[Bir veri kümesinden alınmış kayıtlar]
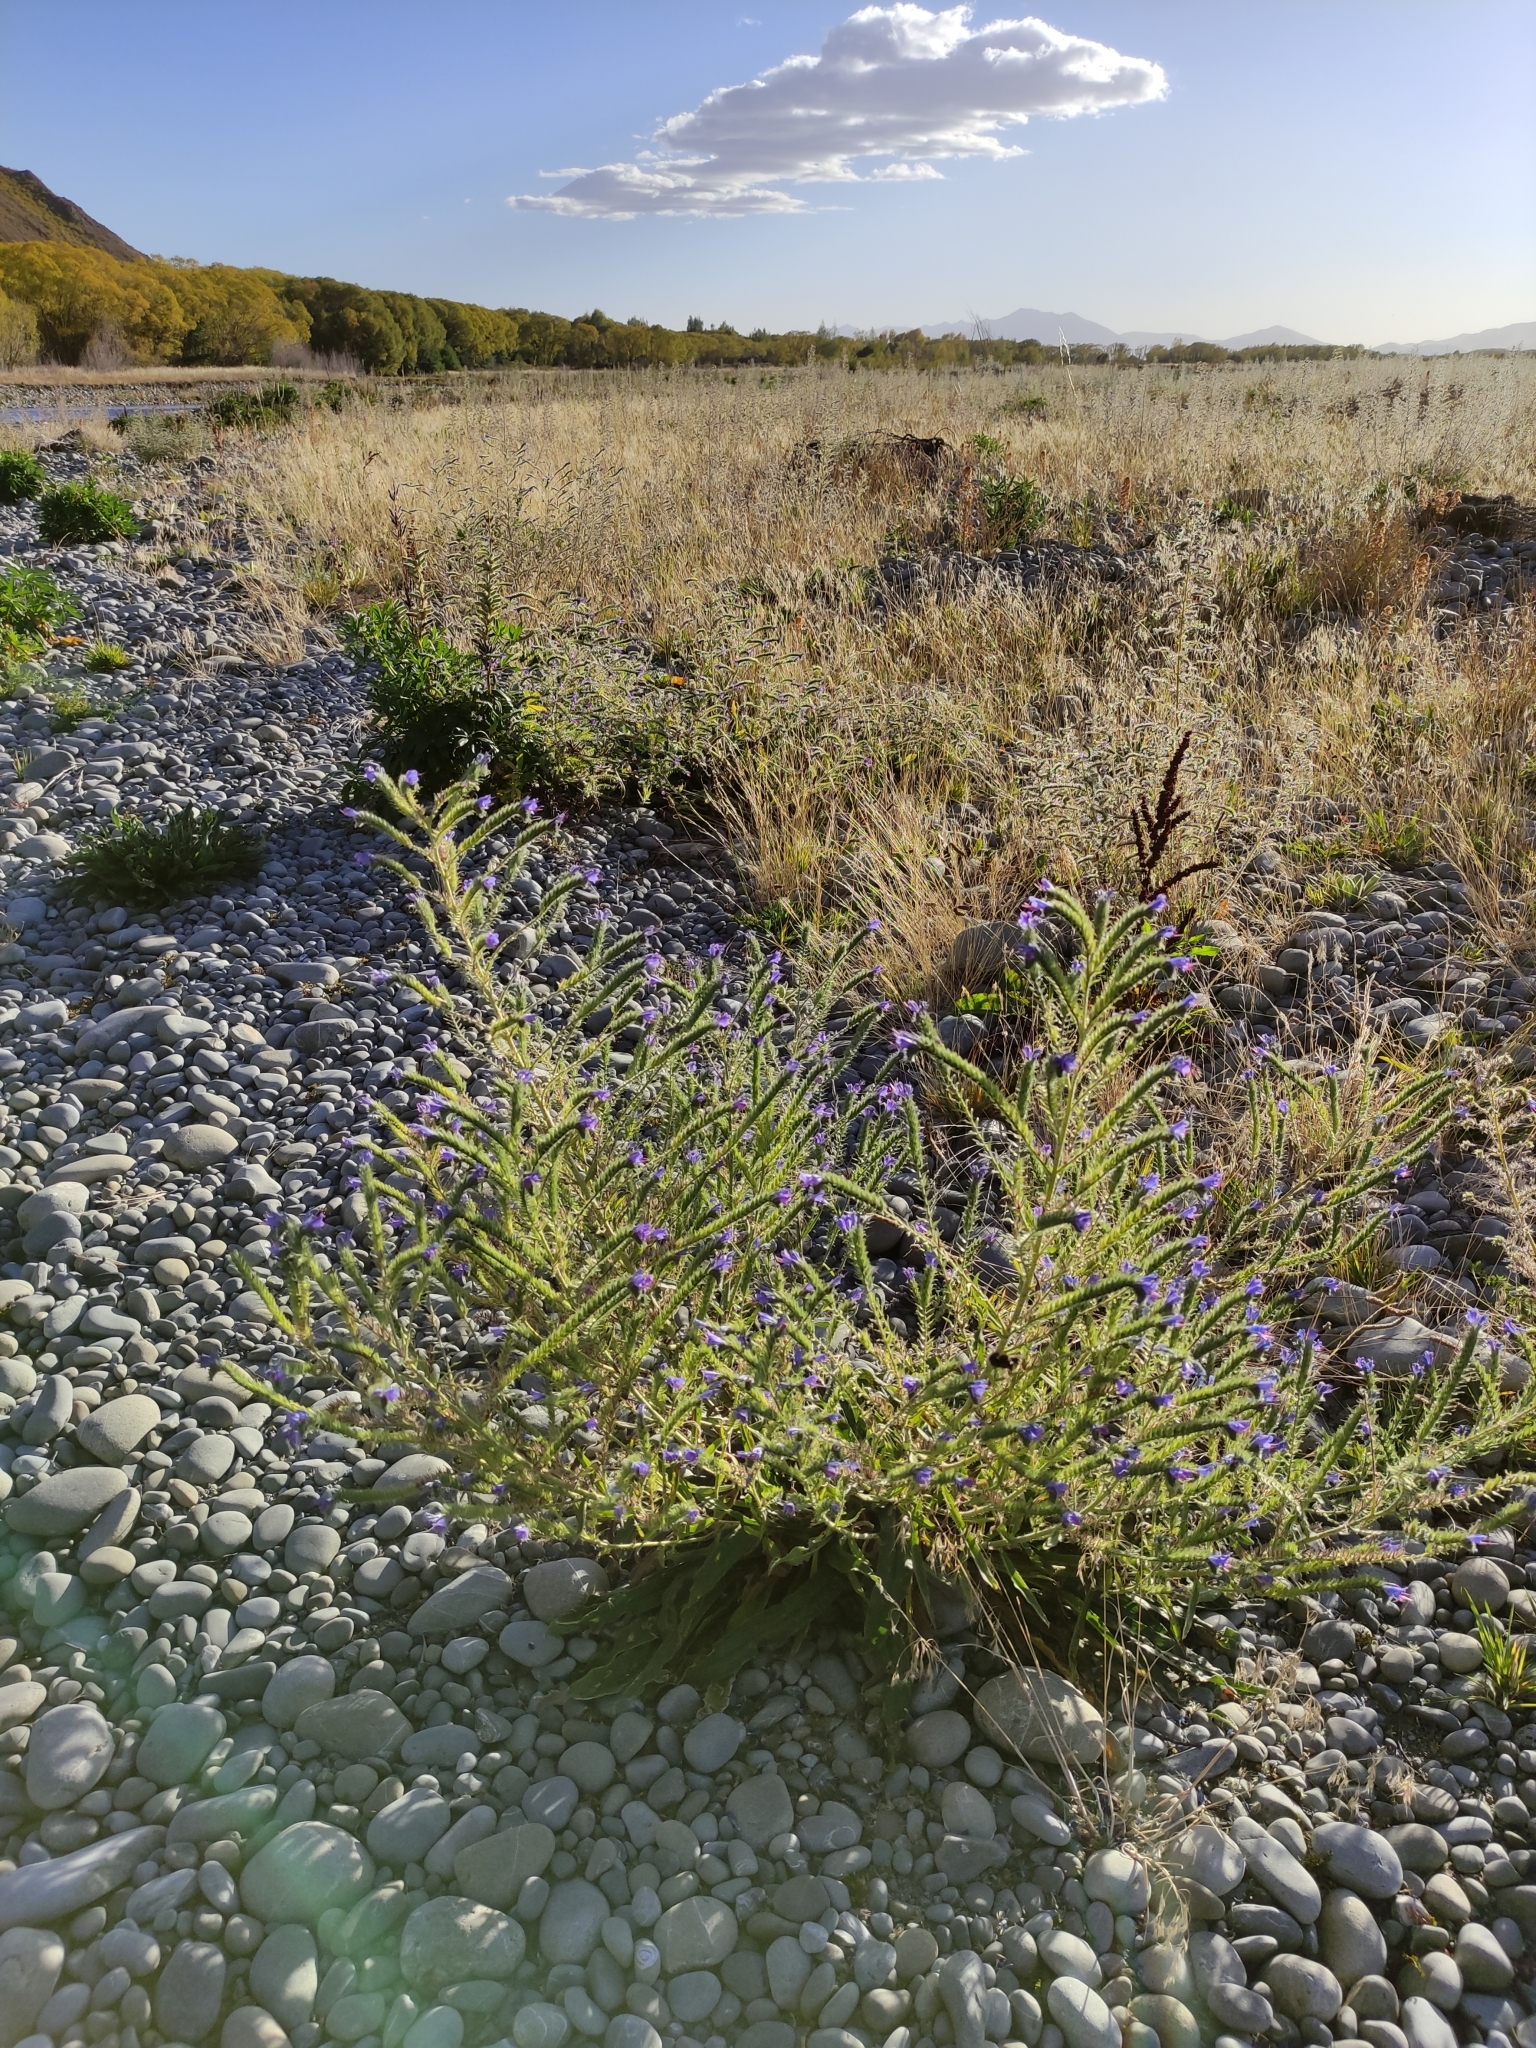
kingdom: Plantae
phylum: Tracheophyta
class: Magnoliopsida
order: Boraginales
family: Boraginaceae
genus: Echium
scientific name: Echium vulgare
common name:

Verilen Talimat
"phylum: Tracheophyta" ifadesini içeren satırla başlayıp satırların sonuna kadar süren kısmı, her iki uç da dahil olmak üzere, hiçbir değişiklik yapmadan geri veriniz.

Alıştırma Cevabı
phylum: Tracheophyta
class: Magnoliopsida
order: Boraginales
family: Boraginaceae
genus: Echium
scientific name: Echium vulgare
common name:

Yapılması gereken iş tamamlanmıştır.